企業活動の根底にあるもの<3>
それでは理想的な企業理念とはどのようなものでしょうか。

理念を越え、企業自体の存在価値、目的といったところまで深く追い求めて
考えてみますと、それは二つの点に集約されると思います。

1.企業の(量的、質的)発展によっていかに社会に貢献できる か。
  その発展を従業員、お客様、周りで関わっているすべての人たちの幸福に
  どのように結びつけるのか。
2.その企業の持つ独自性を明確にし、
  オンリーワンの商品、企業風土をいかに築き上げるのか。

この二つを追求することが真の企業のあり方であり、
それを明文化し、社員の行動指針となりえるものが理想の企業理念であると考えています。

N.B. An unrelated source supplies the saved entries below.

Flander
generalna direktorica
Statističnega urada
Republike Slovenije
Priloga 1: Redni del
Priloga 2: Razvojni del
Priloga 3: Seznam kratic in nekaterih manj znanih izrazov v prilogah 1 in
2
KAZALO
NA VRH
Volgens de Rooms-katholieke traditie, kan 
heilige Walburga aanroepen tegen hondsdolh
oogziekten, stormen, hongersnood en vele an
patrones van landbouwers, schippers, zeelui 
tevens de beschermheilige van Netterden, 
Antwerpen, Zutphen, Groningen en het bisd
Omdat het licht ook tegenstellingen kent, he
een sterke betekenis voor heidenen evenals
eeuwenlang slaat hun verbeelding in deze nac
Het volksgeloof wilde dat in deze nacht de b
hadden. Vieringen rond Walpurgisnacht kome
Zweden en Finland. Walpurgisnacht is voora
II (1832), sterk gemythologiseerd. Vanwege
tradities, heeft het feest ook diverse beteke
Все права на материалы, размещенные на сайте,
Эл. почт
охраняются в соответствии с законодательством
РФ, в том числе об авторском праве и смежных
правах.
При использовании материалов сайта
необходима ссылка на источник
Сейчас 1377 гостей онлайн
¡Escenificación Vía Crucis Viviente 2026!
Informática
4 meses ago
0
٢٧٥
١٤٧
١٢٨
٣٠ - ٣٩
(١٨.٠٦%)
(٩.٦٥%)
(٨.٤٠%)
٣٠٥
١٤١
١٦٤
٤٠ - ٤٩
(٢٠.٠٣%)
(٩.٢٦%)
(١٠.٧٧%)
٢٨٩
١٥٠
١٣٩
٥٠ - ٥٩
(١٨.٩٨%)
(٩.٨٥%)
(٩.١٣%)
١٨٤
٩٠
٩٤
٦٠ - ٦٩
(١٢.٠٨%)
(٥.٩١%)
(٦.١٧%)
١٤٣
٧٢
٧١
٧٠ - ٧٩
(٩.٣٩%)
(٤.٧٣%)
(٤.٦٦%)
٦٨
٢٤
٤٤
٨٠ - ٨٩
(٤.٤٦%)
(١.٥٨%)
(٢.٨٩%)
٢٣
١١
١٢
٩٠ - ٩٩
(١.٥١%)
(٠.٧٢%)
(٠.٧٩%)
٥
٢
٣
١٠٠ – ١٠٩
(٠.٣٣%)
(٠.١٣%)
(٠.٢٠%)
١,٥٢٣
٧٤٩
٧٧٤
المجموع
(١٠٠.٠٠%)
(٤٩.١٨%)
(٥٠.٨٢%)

企業理念に基づき事業計画が立てられ、年度末にはその事業計画の達成度とともに
企業理念の求めるところにどれだけ近づけたのか検証をする、
この流れの中でこそ企業理念の価値が生きてくるのです。


企業理念は、経営トップの方たちが集まって会議をし、
すぐに出来上がるというものではありません。
また外部に委託をし、お金さえ払えば、
いいものを提供してもらえるといったものでもありません。

理念を生み出すには、これまでの企業活動を振り返り、
将来の自社や周りの市場環境を見据え、
さまざまな考察を積み重ねなければなりません。

そして苦労して生み出した理念も、日々の企業活動に根付かせるには、
企業文化の再構築にも等しい努力が必要となってきます。

そうして苦難とともに築き上げた理念、
そしてそれを企業活動の中に活かした『理念体系』としてこそ
はじめて価値が生まれるのです。


また一度築き上げた理念体系も、前項と同様人体になぞらえると、
“足腰の強い企業”でなければその理念が空洞化する恐れがあります。

足腰の強い企業とはどのような企業でしょうか。
人が日常生活の家事や仕事を徹底して行うことによって足腰を鍛えられるのと同様、
企業も日常業務、その平凡な作業を徹底して努めるという
「トイレ掃除」のところでもご紹介した鍵山秀三郎氏の言葉の中に
それを導く鍵が潜んでいるように感じています。

凡事徹底―平凡を非凡に努める 凡事徹底―平凡を非凡に努める
鍵山 秀三郎

たかが掃除と言うなかれ―優良企業が凡事を徹底する理由
たかが掃除と言うなかれ―優良企業が凡事を徹底する理由
山本 健治

理想的な生きた企業理念を生み出し、それを日常業務の中で活かし、
永続的に維持できる足腰の強い企業体を作り上げる、
これが『企業活動の根底にあるべきもの』なのです。